> TEKS BACAAN:
╔══
Tersesat
dalam Pesta Demokrasi
Oleh:
Yudi Latif
“Wakil
rakyat tidak sungguh sungguh mewakili dan melayani rakyat, tetapi berdiri di
atas dan terputus dari rakyat. Hal kontras kehidupan wakil rakyat dengan
rakyatnya tecermin dari pemberitaan yang serbakontradiktif.”
DEMOKRASI
Indonesia benar-benar menampilkan diri sebagai pesta yang gaduh dan seronok.
Setiap sudut kota dan desa, jalanan, serta ruang publik menjelma menjadi ruang
penampakan wajah para politikus; ruang media jumbuh dengan kampanye politik.
Triliunan rupiah uang rakyat terkuras untuk memenuhi ekstravaganza pesta
demokrasi ini.
Di tengah
kegaduhan pesta, banyak orang mabuk kepayang yang melupakan pokok persoalan.
Bahwa demokrasi lebih dari sekadar ledakan perhimpunan, pesta pemilihan, atau
rebutan kekuasaan, tapi modus kekuasaan yang seharusnya lebih menjunjung tinggi
daulat rakyat dengan mewujudkan tujuan negara, seperti termaktub dalam
pembukaan UUD 1945, `Melindungi segenap bangsa Indonesia dan seluruh tumpah
darah Indonesia, memajukan kesejahteraan umum, mencerdaskan kehidupan bangsa,
dan ikut melaksanakan ketertiban dunia yang berdasarkan kemerdekaan, perdamaian
abadi, dan keadilan sosial'.
Perkembangan
demokrasi Indonesia membuat rakyat harus terbiasa memahami istilah dengan
pengertian terbalik. Di negara ini, pemaknaan `demokrasi' tidak mengikuti
definisi Abraham Lincoln, `government of the people, by the people, and for the
people' (pemerintahan dari rakyat, oleh rakyat, dan untuk rakyat), tetapi
terjungkir menjadi government off the people (pemerintahan terputus dari
rakyat), buy the people (membeli rakyat), dan force the people (menekan
rakyat).
╚══
> BAHAN:
╔══
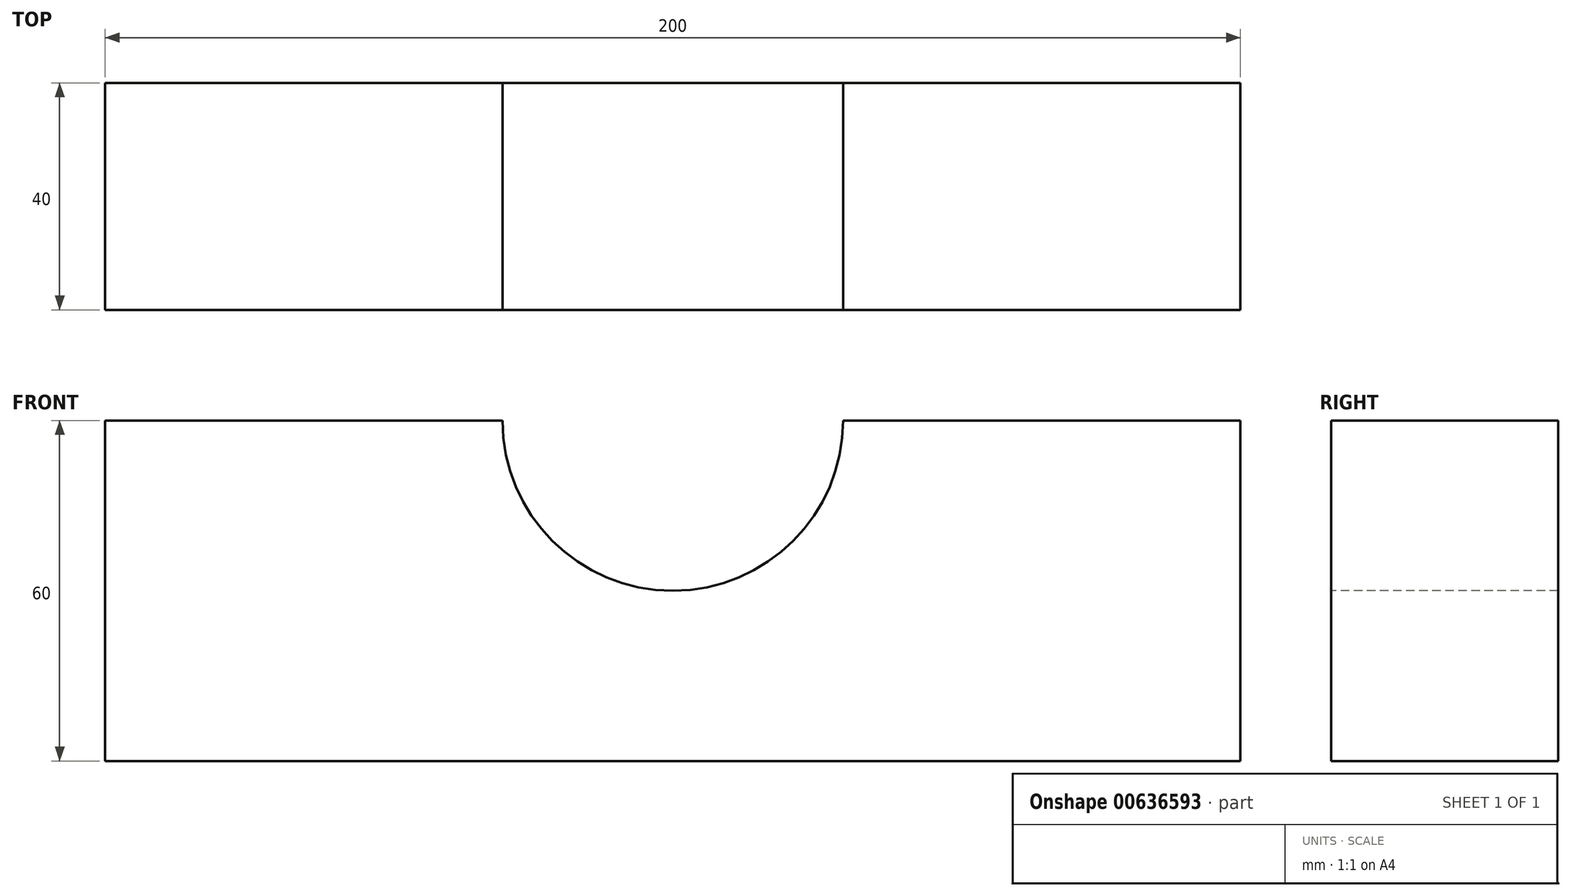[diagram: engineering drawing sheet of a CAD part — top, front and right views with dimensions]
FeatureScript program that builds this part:
annotation { "Feature Type Name" : "Feature", "Feature Type Description" : "" }
export const myFeature = defineFeature(function(context is Context, id is Id, definition is map)
    precondition{}
    {
        {
            var Q0;
            Q0=qCreatedBy(makeId("Right.planeOp"),FACE);
            var sketch = newSketch(context, id + "F0", { "sketchPlane" : qUnion([Q0])});
            skLineSegment(sketch, "E0.bottom", {"start": v(0, 0) * mm, "end": v(40, 0) * mm});
            skLineSegment(sketch, "E0.top", {"start": v(0, 60) * mm, "end": v(40, 60) * mm});
            skLineSegment(sketch, "E0.left", {"start": v(0, 0) * mm, "end": v(0, 60) * mm});
            skLineSegment(sketch, "E0.right", {"start": v(40, 0) * mm, "end": v(40, 60) * mm});
            skSolve(sketch);
        }
        {
            var Q0;
            Q0=makeQuery(id+"F0.imprint","IMPRINT",FACE,{"disambiguationData":[TD([[makeQuery(id+"F0.imprint","IMPRINT",EDGE,{"derivedFrom":sQuery(id+"F0.wireOp",EDGE,"E0.bottom")}),1.0]])]});
            extrude(context, id + "F1", {"entities" : qUnion([Q0]), "depth" : 200 * mm, "offsetDistance" : 25 * mm});
        }
        {
            var Q0;
            Q0=makeQuery(id+"F1.opExtrude","SWEPT_FACE",FACE,{"disambiguationData":[OSD([sQuery(id+"F0.wireOp",EDGE,"E0.left")])]});
            var sketch = newSketch(context, id + "F2", { "sketchPlane" : qUnion([Q0])});
            skPoint(sketch, "E1", {"position": v(100, 60) * mm});
            skSolve(sketch);
        }
        {
            var Q0;
            Q0=sQuery(id+"F2.wireOp",VERTEX,"E1");
            var Q1;
            Q1=makeQuery(id+"F1.opExtrude","SWEPT_BODY",BODY,{"disambiguationData":[OSD([sQuery(id+"F0.wireOp",EDGE,"E0.bottom"),sQuery(id+"F0.wireOp",EDGE,"E0.top"),sQuery(id+"F0.wireOp",EDGE,"E0.left"),sQuery(id+"F0.wireOp",EDGE,"E0.right")])]});
            hole(context, id + "F3", {"style" : HoleStyle.SIMPLE, "endStyle" : HoleEndStyle.THROUGH, "holeDiameter" : 60 * mm, "majorDiameter" : 5 * mm, "isTappedThrough" : true, "tappedDepth" : 12 * mm, "tapClearance" : 3, "locations" : qUnion([Q0]), "scope" : qUnion([Q1])});
        }
    });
╚══
> PETUNJUK TUGAS: Lanjutkan tulisan tentang pesta demokrasi Indonesia mulai dari sesudah kalimat terakhirnya.

> JAWABAN:
Wakil
rakyat tidak sungguh-sungguh mewakili dan melayani rakyat, tetapi berdiri di
atas dan terputus dari rakyat. Hal kontras kehidupan wakil rakyat dengan
rakyatnya tecermin dari pemberitaan yang serbakontradiktif. Di satu sisi, wakil
rakyat memboroskan anggaran untuk renovasi ruang banggar yang supermahal;
dengan tanpa rasa malu, sebagian di antara mereka bahkan mengusulkan untuk
menjadikan hal itu sebagai standar pembangunan ruangan di lingkungan DPR. Saat
yang sama, media memperlihatkan potret jembatan gantung di daerah Banten, yang
saban hari dilintasi warga dan siswa, yang kondisinya seperti jembatan
prasejarah yang mengenaskan.
Defisit
keadilan
Kenyataan
itu menunjukkan bahwa surplus kebebasan yang menyertai orde reformasi tidak
serta-merta mampu membebaskan rakyat dari belenggu penderitaan. Terbukti pula
bahwa kebebasan saja tidak bisa mengatasi tirani (pemusatan dan kezaliman
kekuasaan). Saatnya mempertimbangkan penghayatan klasik, seperti dalam tradisi
Islam, yang memperhadapkan tirani bukan dengan kebebasan, melainkan dengan
keadilan. Dalam perspektif ini, masalah Indonesia bukan lah defisit kebebasan,
melainkan defisit keadilan.
Sumber
ketidakadilan politik hari ini bermula dari melambungnya ongkos kekuasaan. Banjir
uang yang mengalir ke dunia politik membawa polusi pada kehidupan publik.
Segala nilai dikonversikan dalam nilai uang. Kepentingan investor nyaris selalu
dimenangkan ketika nilai kebajikan sipil dan ideal kewargaan tak memiliki
sarana yang efektif untuk mengekspresikan diri. Hubungan politik digantikan
oleh hubungan konsumtif. Politik mengalami proses konsumerisasi dan
privatisasi. Dengan konsumerisasi, branding recognition lewat manipulasi
pencitraan menggantikan kualitas dan jati diri. Dengan privatisasi, modal
menginvasi demokrasi dengan menempatkan `aku' di atas `kita' yang menimbulkan
penolakan atas segala yang civic dan publik.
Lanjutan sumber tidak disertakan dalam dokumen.